2. Is it possible to break into the industry as a graphics programmer?

1. They'll want to see visual demos, and clean elegant well-documented code. Both.

2. Anything is possible except time travel to the past and the Star Trek holodeck. You might have to start doing tools programming or something.

-- Tom Sloper -- sloperama.com


Is it possible to break into the industry as a graphics programmer? or generally not?
Possible? Yes.

Does it generally happen? No. Not unless you earned your master's degree on a very specific rendering topic that the studio happens to be in desperate need of and is willing to take a huge risk on hiring an unknown person for that one specific need.

Most programmers break in to the industry as gameplay programmers, tools programmers, or otherwise doing grunt work. After they are in the industry they tend to specialize; graphics is one specialty.

1. They'll want to see visual demos, and clean elegant well-documented code. Both.

Do you have any "guide" to be cleaner?

Now for me a "clean code" is something subjective due to lack of knowledge.


Most programmers break in to the industry as gameplay programmers, tools programmers, or otherwise doing grunt work. After they are in the industry they tend to specialize; graphics is one specialty.

I have no experience (I have never been in the industry) and I want to be a graphics programmer.

Do you think making a portfolio focused in graphics is appropriate to begin?

I have 3 options for my first portfolio:

-Normal portfolio (show some skills as a average newbie game programmer: gameplay, tools, GUI, etc)

-Graphics focused portfolio (show some skills with common graphical features)

-Mixed portfolio (mix both. It could have some sort of quallity reduction though)

I know there is no a "perfect way". But I don't know if just do the graphics focused portfolio from the beginning or try to make it as time goes (while working as a gameplay programmer of something).

There is no formula. Prove to me that you can be a graphics programmer. Not just any graphics programmer. Prove to me that I need to hire you, right now, today.

Look at the kind of demos on scene.org. Most of those are the best of the best. Can you write code that does that? If so, do it.

Can you write code that makes good use of the 30+ gigapixels per second and the 100+ gigatexels per second? Not just a bunch of mindless instances, but actually bring a modern graphics card to leverage it's power for beauty? If so, do that.

A few million particles in a collection of particle fountains is not going to cut it. If you want to skip the line and jump straight to awesome graphics programmer, you need to actually be an actual awesome graphics programmer. You need to do the job before you can get the job. Can you do that?

Most people cannot. I know I cannot do that. If you want to break all the barriers and jump straight in to the core of the field, show that you really are that skilled.

I worked as a gameplay programmer, then tools programming in a different (but related) industry, then transferred to the graphics engine team in that same company (based off nothing but an interview, because they couldn't find anyone experienced), then quit and got a job as an entry-level graphics programmer (actually: "junior game effects programmer") at a game company via a good interview, acing their test, a general portfolio, and making this demo:

I forget exactly what's shown off in it, from memory there's: triplanar texturing, detail textures, procedural normal maps, particle systems, soft-edged water, camera splines, bloom, height-based fog, crappy lighting FX...
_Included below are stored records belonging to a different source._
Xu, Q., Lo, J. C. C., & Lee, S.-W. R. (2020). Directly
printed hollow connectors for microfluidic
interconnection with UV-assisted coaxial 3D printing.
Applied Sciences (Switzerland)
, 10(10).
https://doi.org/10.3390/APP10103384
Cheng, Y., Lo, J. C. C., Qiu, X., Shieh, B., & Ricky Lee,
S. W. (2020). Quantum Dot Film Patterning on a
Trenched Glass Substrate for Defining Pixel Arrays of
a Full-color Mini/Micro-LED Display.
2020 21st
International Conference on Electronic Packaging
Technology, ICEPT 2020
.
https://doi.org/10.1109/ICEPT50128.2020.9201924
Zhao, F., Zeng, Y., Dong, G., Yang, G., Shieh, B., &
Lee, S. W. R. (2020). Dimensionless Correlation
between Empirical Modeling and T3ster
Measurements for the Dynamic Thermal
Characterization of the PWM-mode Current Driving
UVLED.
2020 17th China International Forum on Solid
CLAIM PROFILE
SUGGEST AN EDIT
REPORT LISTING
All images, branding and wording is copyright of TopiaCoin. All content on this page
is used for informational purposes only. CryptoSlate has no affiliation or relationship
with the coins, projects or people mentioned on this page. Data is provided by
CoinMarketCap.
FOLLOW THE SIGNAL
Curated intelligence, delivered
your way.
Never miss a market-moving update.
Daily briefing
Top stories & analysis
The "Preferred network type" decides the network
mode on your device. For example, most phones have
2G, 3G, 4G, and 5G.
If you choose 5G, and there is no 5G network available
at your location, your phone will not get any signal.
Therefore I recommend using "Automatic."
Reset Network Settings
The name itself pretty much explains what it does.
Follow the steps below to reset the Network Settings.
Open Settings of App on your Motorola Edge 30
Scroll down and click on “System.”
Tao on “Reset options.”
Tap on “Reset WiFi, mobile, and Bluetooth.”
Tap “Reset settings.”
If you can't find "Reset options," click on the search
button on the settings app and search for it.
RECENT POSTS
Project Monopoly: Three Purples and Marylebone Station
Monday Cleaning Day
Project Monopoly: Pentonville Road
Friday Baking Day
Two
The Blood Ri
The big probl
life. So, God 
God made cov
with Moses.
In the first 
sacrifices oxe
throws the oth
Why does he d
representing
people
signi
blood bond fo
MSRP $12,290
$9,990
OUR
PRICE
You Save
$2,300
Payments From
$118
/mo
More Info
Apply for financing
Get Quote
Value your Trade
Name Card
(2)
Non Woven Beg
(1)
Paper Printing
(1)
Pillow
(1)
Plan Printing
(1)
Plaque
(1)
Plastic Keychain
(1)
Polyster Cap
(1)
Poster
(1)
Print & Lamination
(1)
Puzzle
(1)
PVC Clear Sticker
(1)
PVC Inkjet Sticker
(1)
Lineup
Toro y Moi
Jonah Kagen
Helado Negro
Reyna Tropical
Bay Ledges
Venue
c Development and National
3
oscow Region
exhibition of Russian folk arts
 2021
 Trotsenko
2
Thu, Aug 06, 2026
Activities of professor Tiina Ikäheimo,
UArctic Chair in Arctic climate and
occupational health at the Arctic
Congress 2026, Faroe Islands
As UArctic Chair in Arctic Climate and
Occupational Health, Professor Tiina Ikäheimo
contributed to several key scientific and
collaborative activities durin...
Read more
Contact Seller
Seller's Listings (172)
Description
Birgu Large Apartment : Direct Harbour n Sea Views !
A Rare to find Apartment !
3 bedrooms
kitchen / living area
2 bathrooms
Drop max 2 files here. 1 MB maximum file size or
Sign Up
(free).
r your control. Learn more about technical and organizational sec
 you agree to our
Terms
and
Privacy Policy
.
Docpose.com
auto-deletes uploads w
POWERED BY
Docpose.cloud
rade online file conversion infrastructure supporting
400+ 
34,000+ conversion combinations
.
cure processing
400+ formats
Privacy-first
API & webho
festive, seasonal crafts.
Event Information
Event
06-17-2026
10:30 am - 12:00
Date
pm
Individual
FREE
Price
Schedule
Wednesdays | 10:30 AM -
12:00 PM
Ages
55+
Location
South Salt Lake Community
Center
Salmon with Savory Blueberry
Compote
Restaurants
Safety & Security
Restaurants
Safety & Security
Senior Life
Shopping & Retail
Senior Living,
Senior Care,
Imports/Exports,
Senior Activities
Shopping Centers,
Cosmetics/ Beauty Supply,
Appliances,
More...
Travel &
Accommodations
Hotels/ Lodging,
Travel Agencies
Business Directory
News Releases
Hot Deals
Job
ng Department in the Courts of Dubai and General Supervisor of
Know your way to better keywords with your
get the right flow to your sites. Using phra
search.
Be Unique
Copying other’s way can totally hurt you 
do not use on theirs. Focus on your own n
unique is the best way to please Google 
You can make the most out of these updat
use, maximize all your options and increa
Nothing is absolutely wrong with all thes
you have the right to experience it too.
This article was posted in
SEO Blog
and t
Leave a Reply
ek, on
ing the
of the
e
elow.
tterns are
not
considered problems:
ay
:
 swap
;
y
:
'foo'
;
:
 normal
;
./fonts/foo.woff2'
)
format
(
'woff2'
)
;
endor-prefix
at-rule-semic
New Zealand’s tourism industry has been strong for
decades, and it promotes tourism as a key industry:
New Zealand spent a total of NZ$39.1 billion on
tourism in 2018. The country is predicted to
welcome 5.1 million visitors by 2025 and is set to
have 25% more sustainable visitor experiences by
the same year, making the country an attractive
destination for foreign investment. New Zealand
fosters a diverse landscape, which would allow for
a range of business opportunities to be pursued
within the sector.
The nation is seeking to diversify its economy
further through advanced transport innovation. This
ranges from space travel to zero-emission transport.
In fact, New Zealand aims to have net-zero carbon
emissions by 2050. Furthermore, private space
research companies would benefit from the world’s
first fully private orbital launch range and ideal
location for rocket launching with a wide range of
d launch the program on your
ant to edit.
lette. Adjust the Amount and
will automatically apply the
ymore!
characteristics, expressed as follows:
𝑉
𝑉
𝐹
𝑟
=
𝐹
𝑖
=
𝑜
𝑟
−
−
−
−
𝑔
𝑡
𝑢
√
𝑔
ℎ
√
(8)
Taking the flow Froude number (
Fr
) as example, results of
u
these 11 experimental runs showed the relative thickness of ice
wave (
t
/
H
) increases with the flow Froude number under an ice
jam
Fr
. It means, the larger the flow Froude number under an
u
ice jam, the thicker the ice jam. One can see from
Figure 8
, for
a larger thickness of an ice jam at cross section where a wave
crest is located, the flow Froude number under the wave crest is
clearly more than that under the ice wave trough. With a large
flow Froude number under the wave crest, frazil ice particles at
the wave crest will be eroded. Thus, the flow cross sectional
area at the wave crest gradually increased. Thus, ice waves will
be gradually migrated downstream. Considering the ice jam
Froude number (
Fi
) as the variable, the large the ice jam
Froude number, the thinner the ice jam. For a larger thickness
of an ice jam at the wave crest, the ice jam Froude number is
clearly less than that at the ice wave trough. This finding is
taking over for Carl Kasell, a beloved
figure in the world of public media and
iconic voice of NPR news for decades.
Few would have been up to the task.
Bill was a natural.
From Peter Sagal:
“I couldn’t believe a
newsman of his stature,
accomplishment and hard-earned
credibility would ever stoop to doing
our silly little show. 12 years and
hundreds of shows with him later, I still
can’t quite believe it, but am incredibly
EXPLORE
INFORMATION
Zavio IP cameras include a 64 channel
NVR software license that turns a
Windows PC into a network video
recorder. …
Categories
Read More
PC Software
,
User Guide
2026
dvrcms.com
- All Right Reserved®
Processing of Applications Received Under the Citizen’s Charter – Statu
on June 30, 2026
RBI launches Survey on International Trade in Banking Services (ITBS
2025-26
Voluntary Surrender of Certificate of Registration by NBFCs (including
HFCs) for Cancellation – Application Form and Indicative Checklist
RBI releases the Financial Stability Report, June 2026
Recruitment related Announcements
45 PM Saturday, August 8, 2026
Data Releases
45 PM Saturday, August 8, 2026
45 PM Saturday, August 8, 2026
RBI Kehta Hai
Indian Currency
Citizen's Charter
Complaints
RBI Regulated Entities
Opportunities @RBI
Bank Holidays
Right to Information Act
My portfolio highlighted all my past hobby work, such as game mods that I'd made, and had a little toy engine in it that showed off entity/component stuff, a multi-core implementation of the actor model, and a little 3D car racing prototype. They asked to see some more graphics stuff, so I made that above demo for them in about a week between the first (telephone) and second (in-person) interviews.

Getting those first two graphics jobs were really serendipitous "right place, right time" events.

In both of those graphics jobs I learned a lot from the people around me, so then it was easy getting my next graphics programming job (which was much more senior) again just from my resume and an interview.